(Work to do): Copy every line of the entries below word for word, changing nothing.

(Data for processing):
--------------------------------
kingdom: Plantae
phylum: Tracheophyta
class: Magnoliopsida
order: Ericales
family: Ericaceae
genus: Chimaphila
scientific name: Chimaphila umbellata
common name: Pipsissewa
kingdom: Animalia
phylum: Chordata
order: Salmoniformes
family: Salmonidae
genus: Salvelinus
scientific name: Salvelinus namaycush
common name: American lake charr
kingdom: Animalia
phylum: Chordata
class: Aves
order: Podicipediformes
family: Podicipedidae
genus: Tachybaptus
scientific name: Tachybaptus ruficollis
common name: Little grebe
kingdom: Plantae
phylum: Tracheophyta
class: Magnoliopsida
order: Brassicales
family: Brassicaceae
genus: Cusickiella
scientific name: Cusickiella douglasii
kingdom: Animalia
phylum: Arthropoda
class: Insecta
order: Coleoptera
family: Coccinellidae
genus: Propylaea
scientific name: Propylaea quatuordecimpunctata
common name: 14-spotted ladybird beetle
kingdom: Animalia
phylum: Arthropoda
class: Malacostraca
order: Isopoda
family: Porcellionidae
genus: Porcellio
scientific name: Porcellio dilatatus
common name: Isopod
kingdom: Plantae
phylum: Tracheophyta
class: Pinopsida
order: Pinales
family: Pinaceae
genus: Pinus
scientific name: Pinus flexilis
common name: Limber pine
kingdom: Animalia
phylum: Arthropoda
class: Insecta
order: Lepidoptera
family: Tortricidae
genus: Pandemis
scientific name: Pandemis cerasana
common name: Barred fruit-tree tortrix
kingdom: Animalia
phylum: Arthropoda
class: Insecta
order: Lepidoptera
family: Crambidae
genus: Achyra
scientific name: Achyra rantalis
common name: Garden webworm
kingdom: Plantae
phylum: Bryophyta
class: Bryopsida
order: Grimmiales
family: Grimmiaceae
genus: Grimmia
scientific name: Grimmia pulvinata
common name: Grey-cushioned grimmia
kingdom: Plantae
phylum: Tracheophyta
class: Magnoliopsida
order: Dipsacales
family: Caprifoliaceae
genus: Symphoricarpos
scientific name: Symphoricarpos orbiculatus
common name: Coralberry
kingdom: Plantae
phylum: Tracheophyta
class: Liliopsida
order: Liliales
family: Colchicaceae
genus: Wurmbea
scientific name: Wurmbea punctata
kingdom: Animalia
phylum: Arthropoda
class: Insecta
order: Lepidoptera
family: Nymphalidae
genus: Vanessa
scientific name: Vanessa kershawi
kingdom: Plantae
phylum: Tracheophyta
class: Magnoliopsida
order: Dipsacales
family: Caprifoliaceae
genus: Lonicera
--------------------------------
(The response):
kingdom: Plantae
phylum: Tracheophyta
class: Magnoliopsida
order: Ericales
family: Ericaceae
genus: Chimaphila
scientific name: Chimaphila umbellata
common name: Pipsissewa
kingdom: Animalia
phylum: Chordata
order: Salmoniformes
family: Salmonidae
genus: Salvelinus
scientific name: Salvelinus namaycush
common name: American lake charr
kingdom: Animalia
phylum: Chordata
class: Aves
order: Podicipediformes
family: Podicipedidae
genus: Tachybaptus
scientific name: Tachybaptus ruficollis
common name: Little grebe
kingdom: Plantae
phylum: Tracheophyta
class: Magnoliopsida
order: Brassicales
family: Brassicaceae
genus: Cusickiella
scientific name: Cusickiella douglasii
kingdom: Animalia
phylum: Arthropoda
class: Insecta
order: Coleoptera
family: Coccinellidae
genus: Propylaea
scientific name: Propylaea quatuordecimpunctata
common name: 14-spotted ladybird beetle
kingdom: Animalia
phylum: Arthropoda
class: Malacostraca
order: Isopoda
family: Porcellionidae
genus: Porcellio
scientific name: Porcellio dilatatus
common name: Isopod
kingdom: Plantae
phylum: Tracheophyta
class: Pinopsida
order: Pinales
family: Pinaceae
genus: Pinus
scientific name: Pinus flexilis
common name: Limber pine
kingdom: Animalia
phylum: Arthropoda
class: Insecta
order: Lepidoptera
family: Tortricidae
genus: Pandemis
scientific name: Pandemis cerasana
common name: Barred fruit-tree tortrix
kingdom: Animalia
phylum: Arthropoda
class: Insecta
order: Lepidoptera
family: Crambidae
genus: Achyra
scientific name: Achyra rantalis
common name: Garden webworm
kingdom: Plantae
phylum: Bryophyta
class: Bryopsida
order: Grimmiales
family: Grimmiaceae
genus: Grimmia
scientific name: Grimmia pulvinata
common name: Grey-cushioned grimmia
kingdom: Plantae
phylum: Tracheophyta
class: Magnoliopsida
order: Dipsacales
family: Caprifoliaceae
genus: Symphoricarpos
scientific name: Symphoricarpos orbiculatus
common name: Coralberry
kingdom: Plantae
phylum: Tracheophyta
class: Liliopsida
order: Liliales
family: Colchicaceae
genus: Wurmbea
scientific name: Wurmbea punctata
kingdom: Animalia
phylum: Arthropoda
class: Insecta
order: Lepidoptera
family: Nymphalidae
genus: Vanessa
scientific name: Vanessa kershawi
kingdom: Plantae
phylum: Tracheophyta
class: Magnoliopsida
order: Dipsacales
family: Caprifoliaceae
genus: Lonicera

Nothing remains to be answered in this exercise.